Doctors can't diagnose every single patient at risk of heart disease and even end up treating some who don't need treatment, but a team of researchers who decided to put machine learning on that case found that the new process was improved and results were notably more accurate with an AI helping doctors screen patients. To put it as shortly as possible, a machine learning AI that's fed routine clinical data about cardiac disease, in testing, was able to not only help doctors predict patients at extreme cardiovascular risk, but also screen patients that didn't actually need treatment, thus facilitating the process of diagnosing patients.
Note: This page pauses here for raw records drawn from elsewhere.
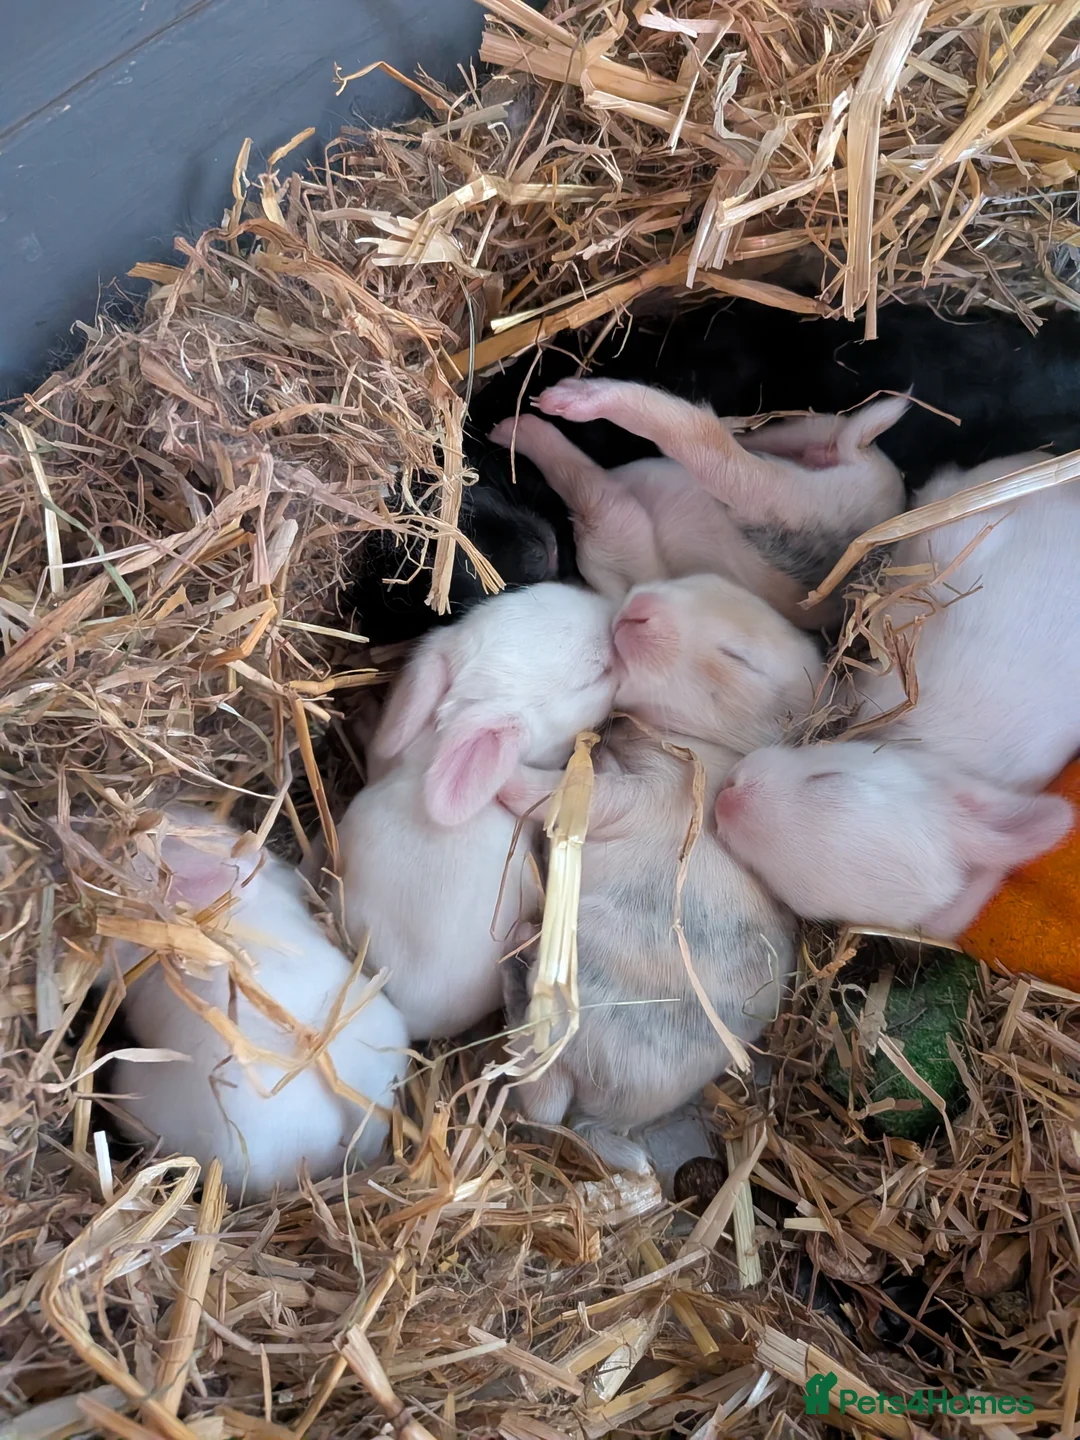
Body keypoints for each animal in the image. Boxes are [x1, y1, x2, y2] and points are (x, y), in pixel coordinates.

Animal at [489, 381, 908, 630]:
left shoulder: (613, 535)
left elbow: (592, 492)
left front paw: (511, 430)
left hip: (771, 500)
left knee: (701, 439)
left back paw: (545, 407)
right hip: (809, 438)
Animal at [499, 574, 824, 1172]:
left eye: (739, 658)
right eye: (700, 579)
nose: (641, 609)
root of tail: (608, 1114)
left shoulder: (652, 790)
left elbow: (575, 792)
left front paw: (507, 773)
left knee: (540, 1096)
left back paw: (518, 953)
Funding from the National Institute for Health Research School for Primary Care Research allowed Stephen F. Weng and Jenna Reps, among others, to create and train an AI based on four different algorithm models. The models used conventional machine learning and were mostly trained by being fed data from real medical cases, primarily simple routine treatments. The models were based on a random forest method, logistic regression, gradient boosting machines, and neural networks. The four models all had an identical goal – predicting a patient's first cardiovascular event, which normally manifests as a heart attack. The freshly trained AI managed to beat an established AI based on guidelines from the American College of Cardiology and the new AI correctly predicted 355 patients out of a pool of 24,970 cardiovascular incidents.
The conclusions bode well for modern medicine, but the AI is only a bit ahead of the longstanding algorithm for now. Further advancement will come, of course, and the model will grow when fed more data over time, should the researchers choose to continue cultivating it. For the time being, no cardiologist will have to worry about having an AI shorten their day or even replace them despite the fact that even this experimental AI ended up diagnosing heart diseases somewhat more accurately than human doctors, but technology is certainly heading in that direction. Given the flexibility of machine learning and neural networking, this is essentially the natural progression of things, at least according to some Google executives. Medicine in particular is a segment that's not only ripe for an AI revolution but is already benefitting from the advancement of automated help in some areas.